An example of a protocol that uses octet-stuffing is SMTP. Commands
in SMTP are line-oriented (each command ends in a CR-LF pair). When
an SMTP peer sends a message, it first transmits the "DATA" command,
then it transmits the message, then it transmits a "." (dot)
followed by a CR-LF. If the message contains any lines that begin
with a dot, the sending SMTP peer sends two dots; similarly, when
the other SMTP peer receives a line that begins with a dot, it
discards the dot, and, if the line is empty, then it knows it's
received the entire message. Octet-stuffing has the property that
you don't need the entire message in front of you before
you start sending it. Unfortunately, it's slow because both the sender
and receiver must scan each line of the message to see if they
need to transform it.
An example of a protocol that uses octet-counting is HTTP. Commands
in HTTP consist of a request line followed by headers and a body.
The headers contain an octet count indicating how large the body is.
The properties of octet-counting are the inverse of octet-stuffing:
before you can start sending a message you need to know the length
of the whole message, but you don't need to look at the content of
the message once you start sending or receiving.
An example of a protocol that uses connection-blasting is FTP.

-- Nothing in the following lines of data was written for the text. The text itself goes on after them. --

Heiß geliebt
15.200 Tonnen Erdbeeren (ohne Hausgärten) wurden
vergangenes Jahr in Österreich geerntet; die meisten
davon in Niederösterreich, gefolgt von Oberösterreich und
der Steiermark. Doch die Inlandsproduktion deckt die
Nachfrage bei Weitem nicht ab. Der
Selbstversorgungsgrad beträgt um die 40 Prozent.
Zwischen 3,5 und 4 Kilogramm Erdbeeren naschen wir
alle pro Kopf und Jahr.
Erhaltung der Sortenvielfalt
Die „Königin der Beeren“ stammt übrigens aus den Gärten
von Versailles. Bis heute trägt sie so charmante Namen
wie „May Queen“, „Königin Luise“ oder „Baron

Commands in FTP are line-oriented, and when it's time to exchange a
message, a new TCP connection is established to transmit the
message. Both octet-counting and connection-blasting have the
property that the messages can be arbitrary binary data; however,
the drawback of the connection-blasting approach is that the peers
need to communicate IP addresses and TCP port numbers, which may be
"transparently" altered by NATS[11] and network bugs. In addition,
if the messages being exchanged are small (say less than 32k), then
the overhead of establishing a connection for each message
contributes significant latency during data exchange.

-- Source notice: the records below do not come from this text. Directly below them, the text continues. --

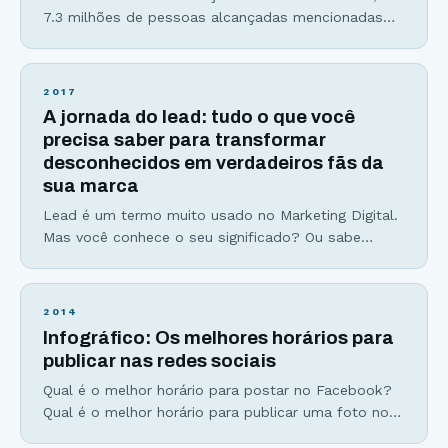
7.3 milhões de pessoas alcançadas mencionadas
no título já cresceram para mais de 8 milhões. Um
conteúdo viral não nasce do berço. Ele é
construído. Dos mitos milenares aos vídeos com
2017
mais de 1 bilhão de visualizações hoje no Youtube
A jornada do lead: tudo o que você
uma coisa é certa… Existem padrões e
precisa saber para transformar
desconhecidos em verdadeiros fãs da
sua marca
Lead é um termo muito usado no Marketing Digital.
Mas você conhece o seu significado? Ou sabe
como gerar mais leads para seu negócio? É
justamente sobre isso que vamos falar no artigo de
hoje. Há cerca de 6 meses atrás comecei a receber
2014
ligações de vários corretores de imóveis com
Infográfico: Os melhores horários para
ofertas “irresistíveis” de apartamentos
publicar nas redes sociais
Qual é o melhor horário para postar no Facebook?
Qual é o melhor horário para publicar uma foto no
Instagram? Ou até mesmo quais são os piores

There are many schemes used for encoding data (and many more
encoding schemes have been proposed than are actually in use). Fortunately,
only a few are burning brightly on the radar.
The messages exchanged using SMTP are encoded using the 822-style[12].
The 822-style divides a message into textual headers
and an unstructured body. Each header consists of a name and a value
and is terminated with a CR-LF pair. An additional CR-LF separates
the headers from the body.
It is this structure that HTTP uses to indicate the length of the
body for framing purposes. More formally, HTTP uses MIME, an
application of the 822-style to encode both the data itself (the
body) and information about the data (the headers). That is,
although HTTP is commonly viewed as a retrieval mechanism for
HTML[13],
it is really a retrieval mechanism for objects encoded
using MIME, most of which are either HTML pages or referenced
objects such as GIFs.
An application protocol needs a mechanism for conveying error
information between peers. The first formal method for doing this
was defined by SMTP's "theory of reply codes". The basic idea is
that an error is identified by a three-digit string, with each
position having a different significance:
- the first digit:
-
indicating success or failure, either permanent or
transient;
- the second digit:
-
indicating the part of the system reporting the situation (e.g., the syntax analyzer); and,
- the third digit:
-
identifying the actual situation.
Operational experience with SMTP suggests that the range of error
conditions is larger than can be comfortably encoded using a
three-digit string (i.e., you can report on only 10 different things
going wrong for any given part of the system). So,
[14] provides a
convenient mechanism for extending the number of values that can
occur in the second and third positions.
Virtually all of the application protocols we've discussed thus far
use the three-digit reply codes, although there is less coordination
between the designers of different application protocols than most
would care to admit.
Finally, in addition to conveying a reply code, most protocols also
send a textual diagnostic suitable for human, not machine,
consumption. (More accurately, the textual diagnostic is suitable
for people who can read a widely-used variant of the English
language.) Since reply codes reflect both positive and negative
outcomes, there have been some innovative uses made for the text
accompanying positive responses, e.g., prayer wheels.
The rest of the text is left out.